Bones literally turn black, as does urine, in a process called ochronosis. Both my children have AKU, which is why I’m involved. More than 100 years since AKU was discovered, there still is no cure.
As far as I’m concerned, that’s a scandal. Even more scandalous is to see so many people suffering from the 7,000 rare diseases out there, and yet with no treatments in sight.
That’s why I was so inspired by the World Orphan Drug Congress. It was a fantastic opportunity to meet industry experts with a passion for rare diseases. In fact, we’re now speaking to several companies who are interested in exploring AKU further, and we’ve invited them to attend our international conference in Cambridge in January, where we will be discussing potential treatments and clinical trials.

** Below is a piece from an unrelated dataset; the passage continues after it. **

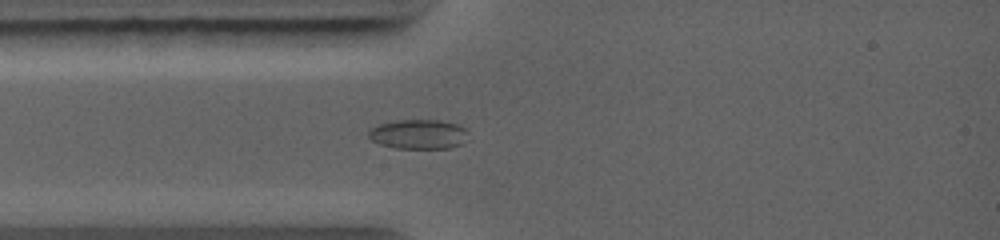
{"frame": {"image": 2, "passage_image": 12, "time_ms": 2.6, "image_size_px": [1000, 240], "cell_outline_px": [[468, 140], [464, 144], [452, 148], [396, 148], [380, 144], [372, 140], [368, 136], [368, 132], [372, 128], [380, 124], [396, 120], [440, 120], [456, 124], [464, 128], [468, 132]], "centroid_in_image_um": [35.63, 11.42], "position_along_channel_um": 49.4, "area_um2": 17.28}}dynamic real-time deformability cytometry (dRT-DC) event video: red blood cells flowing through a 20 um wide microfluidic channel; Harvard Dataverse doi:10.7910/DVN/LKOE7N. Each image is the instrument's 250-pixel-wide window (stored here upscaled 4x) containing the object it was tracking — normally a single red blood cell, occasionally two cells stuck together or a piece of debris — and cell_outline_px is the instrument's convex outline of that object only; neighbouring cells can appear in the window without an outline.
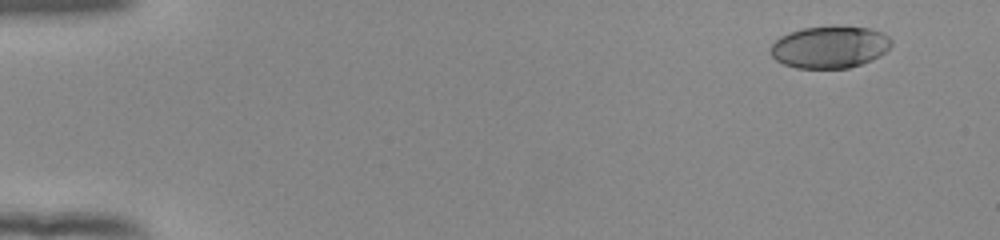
{"species": "human", "species_latin": "Homo sapiens", "temperature_condition": "room temperature", "stored_images_in_passage": 50, "camera_frame_rate_fps": 3000, "um_per_image_px": 0.085, "donor": {"sex": "female"}, "frame": {"image": 1, "passage_image": 1, "time_ms": 0.0, "image_size_px": [1000, 240], "cell_outline_px": [[892, 44], [880, 56], [872, 60], [848, 68], [796, 68], [784, 64], [776, 60], [768, 52], [772, 44], [780, 36], [804, 28], [832, 24], [872, 28], [888, 36], [892, 40]], "centroid_in_image_um": [70.53, 3.97], "position_along_channel_um": 14.5, "area_um2": 30.06}}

I was particularly impressed by the talk from the head of global public policy of one of the big pharma companies. She explained how her company was investing significantly in rare diseases research because they realised that rare diseases offer excellent models for understanding common diseases. This is because a rare disease doesn’t have all the ‘noise’ that surrounds a common disease.
This is exactly what we’ve found with AKU. It’s an extreme form of osteoarthritis (OA). OA affects millions, yet there are no effective treatments. AKU, which affects people faster and more severely, offers a powerful model for understanding OA over a shorter timeframe and for testing new treatments. Our team in Liverpool is already making discoveries about AKU that are having implications for how we understand OA.
So it’s an exciting time to be involved in the rare disease space. It’s a growing market, with lots of opportunities for industry, scientists and – most importantly – patient groups. I’d recommend that all rare disease patient groups develop strong links with industry – that’s where the future lies.